### Directive 1:
Copy everything from "Telephonically argued Feb." down to "Biehl, on the brief)." in the case caption below, switching "attorneys" for "counsel".
### Directive 2:
Translate the sentence "Telephonically argued Feb. 24, 2012." from the case caption below into Spanish.

### Selected text:
____

300 BROADWAY HEALTHCARE CENTER, L.L.C., d/b/a New Vista Nursing and Rehabilitation Center, Plaintiff–Respondent, v. WACHOVIA BANK, N.A., Commerce Bank, N.A., Garden State Check Cashing Service, Inc., Peter Joseph Leus, a/k/a Joseph Q. Leus, Comic World Enterprises, Inc, Jenny M. Miqui, Martin Friedman Associates, P.C., and Zesha Auerbach, Defendants–Respondents,
PNC Bank, N.A., Defendant–Appellant. v. Wachovia Bank, N.A., PNC Bank, N.A., Garden State Check Cashing Service, Inc., Peter Joseph Leus, a/k/a Joseph Q. Leus, Comic World Enterprises, Inc., Jenny M. Miqui, Martin Friedman Associates, P.C., and Zesha Auerbach, Defendants–Respondents, Commerce Bank, N.A., n/k/a TD Bank, N.A., Defendant–Appellant.
Telephonically argued Feb. 24, 2012. -- March 27, 2012
Gregg S. Sodini argued the cause for appellant PNC Bank, N.A. (Law Offices of Gregg S. Sodini, L.L.C., attorneys; Mr. Sodini, on the brief).William T. Marshall, Jr., argued the cause for appellant TD Bank, N.A., formerly Commerce Bank, N.A. (Zeichner Ellman & Krause, L.L.P., attorneys; Mr. Marshall and Kerry A. Duffy, on the brief).Frederick C. Biehl, III, argued the cause for respondent (Soriano, Henkel, Biehl & Matthews, P.C., attorneys; Mr. Biehl, on the brief).

____

Stored dataset items:
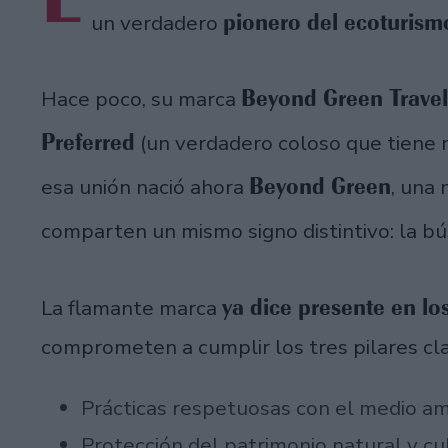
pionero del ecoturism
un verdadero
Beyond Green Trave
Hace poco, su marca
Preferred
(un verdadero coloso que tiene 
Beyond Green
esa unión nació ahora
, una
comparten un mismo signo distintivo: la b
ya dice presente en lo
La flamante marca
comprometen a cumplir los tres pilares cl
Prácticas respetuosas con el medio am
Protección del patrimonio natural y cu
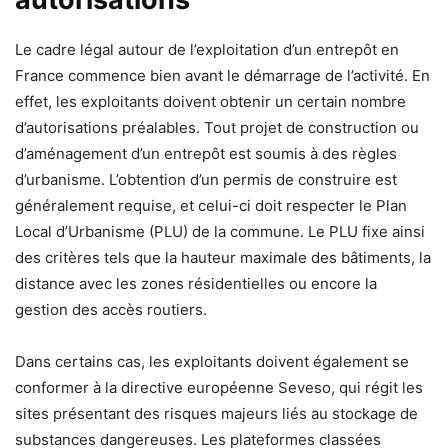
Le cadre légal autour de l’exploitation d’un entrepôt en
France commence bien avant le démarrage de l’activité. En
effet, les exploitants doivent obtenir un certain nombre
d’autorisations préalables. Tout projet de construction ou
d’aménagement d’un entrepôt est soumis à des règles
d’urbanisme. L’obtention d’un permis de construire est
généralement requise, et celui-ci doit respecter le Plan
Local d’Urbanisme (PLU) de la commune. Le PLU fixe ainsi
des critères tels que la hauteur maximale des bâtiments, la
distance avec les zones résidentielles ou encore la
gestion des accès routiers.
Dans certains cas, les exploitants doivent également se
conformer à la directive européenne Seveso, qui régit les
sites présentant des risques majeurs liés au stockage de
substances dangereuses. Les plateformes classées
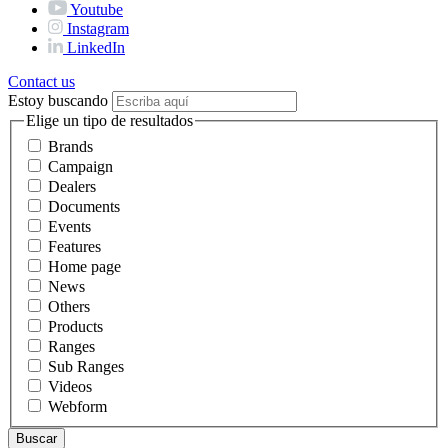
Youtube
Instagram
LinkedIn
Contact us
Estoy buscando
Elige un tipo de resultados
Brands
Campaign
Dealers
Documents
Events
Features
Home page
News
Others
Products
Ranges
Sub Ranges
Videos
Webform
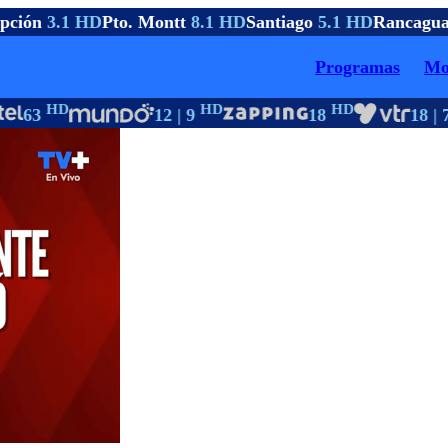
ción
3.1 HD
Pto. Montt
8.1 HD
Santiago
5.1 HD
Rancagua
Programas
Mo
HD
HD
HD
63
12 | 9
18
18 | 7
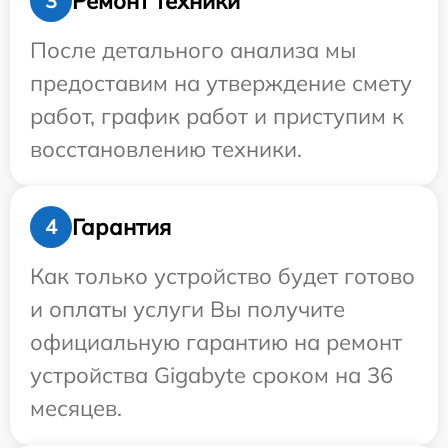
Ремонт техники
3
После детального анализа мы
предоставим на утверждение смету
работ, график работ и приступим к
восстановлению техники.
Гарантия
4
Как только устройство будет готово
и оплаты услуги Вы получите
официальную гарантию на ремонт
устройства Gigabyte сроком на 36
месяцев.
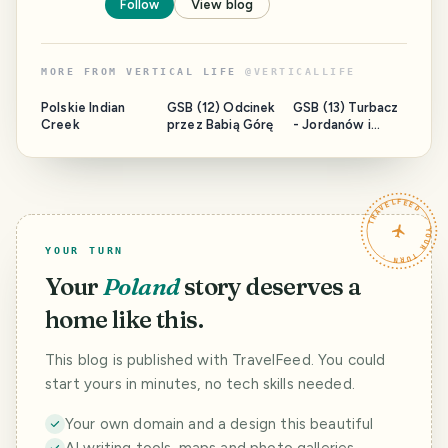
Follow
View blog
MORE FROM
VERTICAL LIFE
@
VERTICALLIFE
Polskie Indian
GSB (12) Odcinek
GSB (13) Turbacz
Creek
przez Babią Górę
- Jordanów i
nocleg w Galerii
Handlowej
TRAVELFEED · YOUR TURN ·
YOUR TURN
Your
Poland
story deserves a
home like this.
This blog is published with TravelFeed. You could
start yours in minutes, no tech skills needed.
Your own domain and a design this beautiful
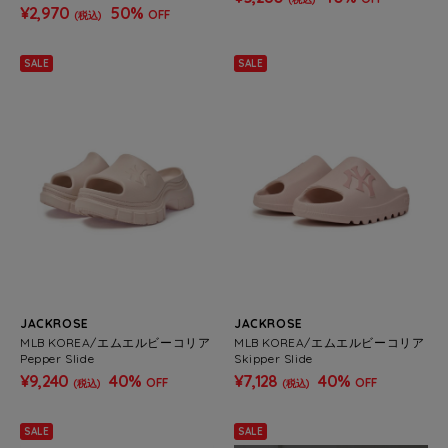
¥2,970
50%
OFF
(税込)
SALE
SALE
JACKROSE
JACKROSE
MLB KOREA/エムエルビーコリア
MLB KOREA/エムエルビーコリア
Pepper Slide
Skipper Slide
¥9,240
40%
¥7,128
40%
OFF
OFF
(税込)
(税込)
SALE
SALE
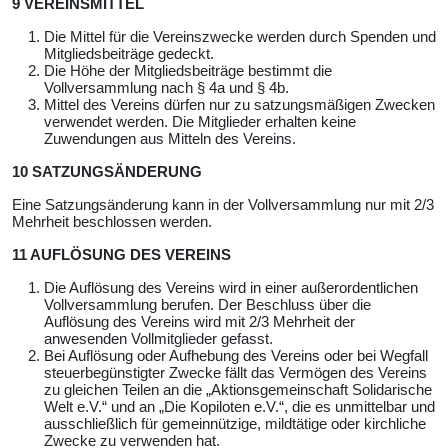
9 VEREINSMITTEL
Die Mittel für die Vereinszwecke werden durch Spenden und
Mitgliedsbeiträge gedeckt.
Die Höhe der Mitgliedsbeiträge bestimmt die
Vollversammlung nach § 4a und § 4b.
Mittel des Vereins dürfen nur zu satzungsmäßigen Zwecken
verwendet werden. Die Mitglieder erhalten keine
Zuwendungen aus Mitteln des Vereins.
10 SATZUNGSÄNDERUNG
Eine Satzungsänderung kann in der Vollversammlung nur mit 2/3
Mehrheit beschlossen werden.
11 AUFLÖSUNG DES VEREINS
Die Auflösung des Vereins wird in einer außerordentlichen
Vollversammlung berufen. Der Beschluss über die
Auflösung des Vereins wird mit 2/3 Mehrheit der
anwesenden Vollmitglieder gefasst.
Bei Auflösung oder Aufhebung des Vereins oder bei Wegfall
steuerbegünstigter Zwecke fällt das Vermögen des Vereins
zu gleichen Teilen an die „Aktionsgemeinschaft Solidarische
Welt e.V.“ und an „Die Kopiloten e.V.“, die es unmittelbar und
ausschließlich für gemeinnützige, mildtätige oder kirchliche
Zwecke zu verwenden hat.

____

### Exercise response 1:
Telephonically argued Feb. 24, 2012. -- March 27, 2012
Gregg S. Sodini argued the cause for appellant PNC Bank, N.A. (Law Offices of Gregg S. Sodini, L.L.C., counsel; Mr. Sodini, on the brief).William T. Marshall, Jr., argued the cause for appellant TD Bank, N.A., formerly Commerce Bank, N.A. (Zeichner Ellman & Krause, L.L.P., counsel; Mr. Marshall and Kerry A. Duffy, on the brief).Frederick C. Biehl, III, argued the cause for respondent (Soriano, Henkel, Biehl & Matthews, P.C., counsel; Mr. Biehl, on the brief).

### Exercise response 2:
Argumentado por teléfono el 24 de febrero de 2012.